Abstract:
Each person writes in a different style to any other person. This style, in addition to being
intrinsically related to the same person who writes it, is also related to the scope or purpose
for which it is written. The field that studies this style is called Stylometry.
Stylometry is based on the study of the style through different metrics. Among others,
highlight the Readability Index, Vocabulary Richness, Formality and Coherence. At the
same time, these metrics can be measured and interpreted in different ways.
In this project, a Python Stylometry library able to measure the style of a text has been
designed and developed using different algorithms based on the previous metrics. This
library allows us to analyze the style of texts written in Spanish and English, depending
some of those metrics on the language due to the characteristics of each one of them (length
of words, length of sentences ...).
Later, for the visualization of the data, a Dashboard based on web components where
you can select a text and be able to see in a clear and comfortable way how is the style of
that text has been developed.
This library could be used to achieve different objectives: to check that a text has a
style adapted to the characteristics of the audience that is going to read it, to compare the
style of two different people (politicians, writers, influential people...), to know the source
of a text as well as to identify its authorship and more.

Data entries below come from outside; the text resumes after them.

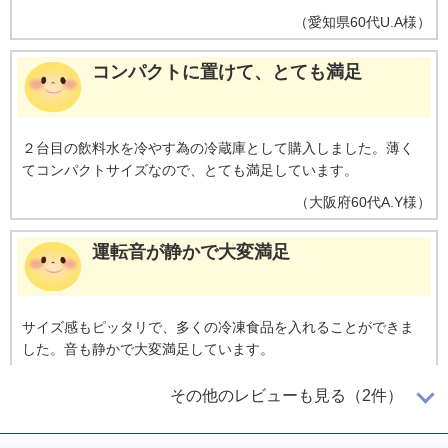
（
愛知県
60代
U.A様
）
コンパクトに置けて、とても満足
２台目の飲料水を冷やす為の冷蔵庫として購入しました。薄く
てコンパクトサイズなので、とても満足しています。
（
大阪府
60代
A.Y様
）
運転音が静かで大変満足
サイズ感もピッタリで、多くの冷凍食品を入れることができま
した。音も静かで大変満足しています。
（
大阪府
60代
W.N様
）
その他のレビューも見る（2件）
セカンド冷蔵庫に最適！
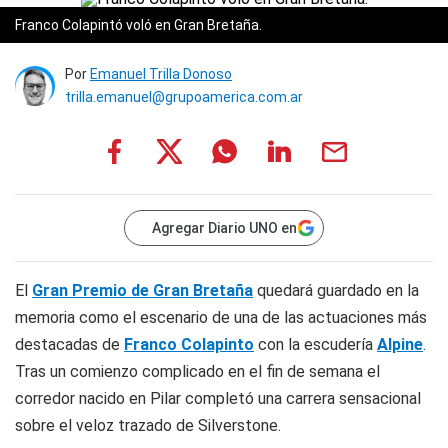
Franco Colapintó voló en Gran Bretaña.
Por
Emanuel Trilla Donoso
trilla.emanuel@grupoamerica.com.ar
Agregar Diario UNO en
El
Gran Premio de Gran Bretaña
quedará guardado en la
memoria como el escenario de una de las actuaciones más
destacadas de
Franco Colapinto
con la escudería
Alpine
.
Tras un comienzo complicado en el fin de semana el
corredor nacido en Pilar completó una carrera sensacional
sobre el veloz trazado de Silverstone.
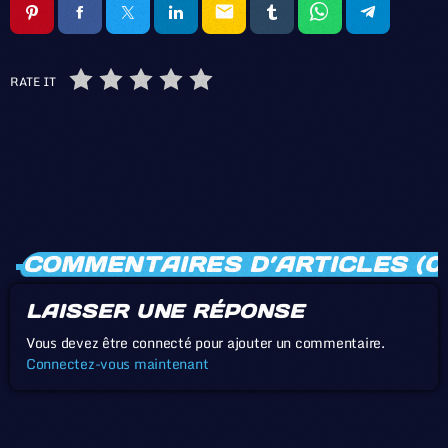
email
RATE IT
COMMENTAIRES D’ARTICLES (0
LAISSER UNE RÉPONSE
Vous devez être connecté pour ajouter un commentaire.
Connectez-vous maintenant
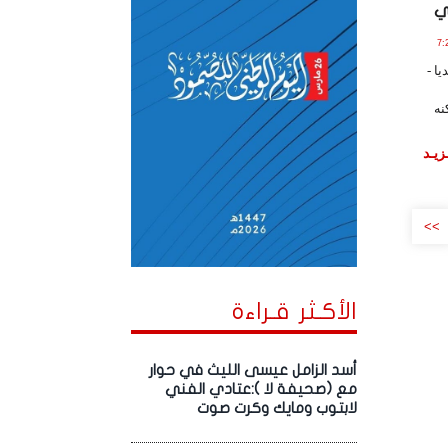
ي
ساعة 7:27:00
ا -
نه
زيـد
>>
الأكـثر قـراءة
أسد الزامل عيسى الليث في حوار
مع (صحيفة لا ):عتادي الفني
لابتوب ومايك وكرت صوت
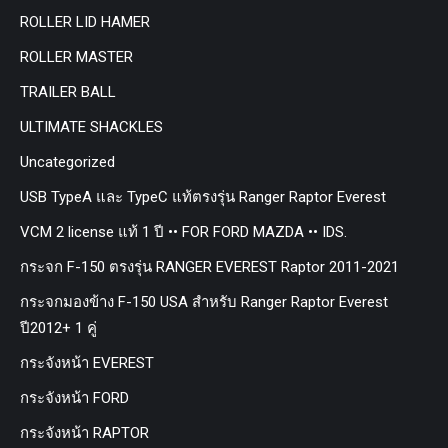
ROLLER LID HAMER
ROLLER MASTER
TRAILER BALL
ULTIMATE SHACKLES
Uncategorized
USB TypeA และ TypeC แท้ตรงรุ่น Ranger Raptor Everest
VCM 2 license แท้ 1 ปี •• FOR FORD MAZDA •• IDS.
กระจก F-150 ตรงรุ่น RANGER EVEREST Raptor 2011-2021
กระจกมองข้าง F-150 USA สำหรับ Ranger Raptor Everest
ปี2012+ 1 คู่
กระจังหน้า EVEREST
กระจังหน้า FORD
กระจังหน้า RAPTOR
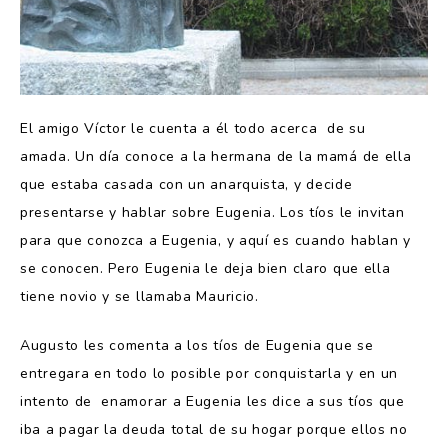
El amigo Víctor le cuenta a él
todo acerca de su
amada. Un día conoce a la hermana de la mamá de ella
que estaba casada con un anarquista, y decide
presentarse y hablar sobre Eugenia. Los tíos le invitan
para que conozca a Eugenia, y aquí es cuando hablan y
se conocen. Pero Eugenia le deja bien claro que ella
tiene novio y se llamaba Mauricio.
Augusto les comenta a los tíos de Eugenia que se
entregara en todo lo posible por conquistarla y en un
intento de enamorar a Eugenia les dice a sus tíos que
iba a pagar la deuda total de su hogar porque ellos no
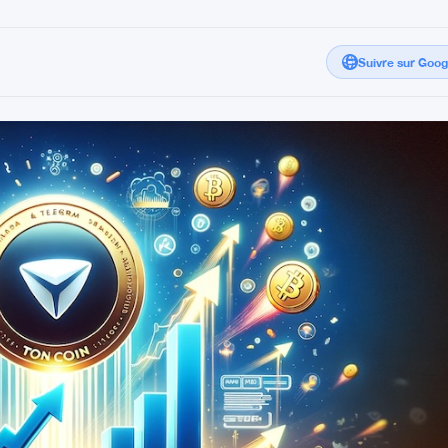
Suivre sur Goo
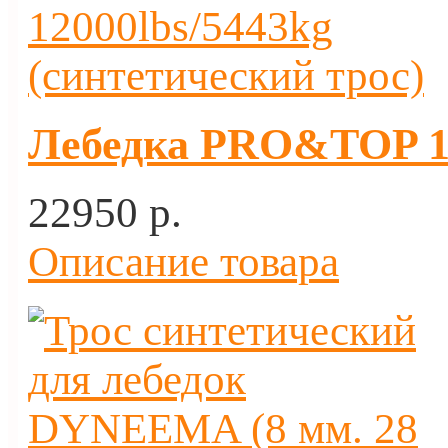
Лебедка PRO&TOP 12
22950 p.
Описание товара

In particular, this project has been focused on the use of the library for the comparison
between news that talk about terrorism and statements made by terrorist groups like ETA
or ISIS. Thus, if this would be possible, these radical texts could be identified and removed
before its publication or consumption by Internet users and social networks users.
Definitely, this Stylometry library can be used for different purposes based on the anal-
ysis of the style of the texts.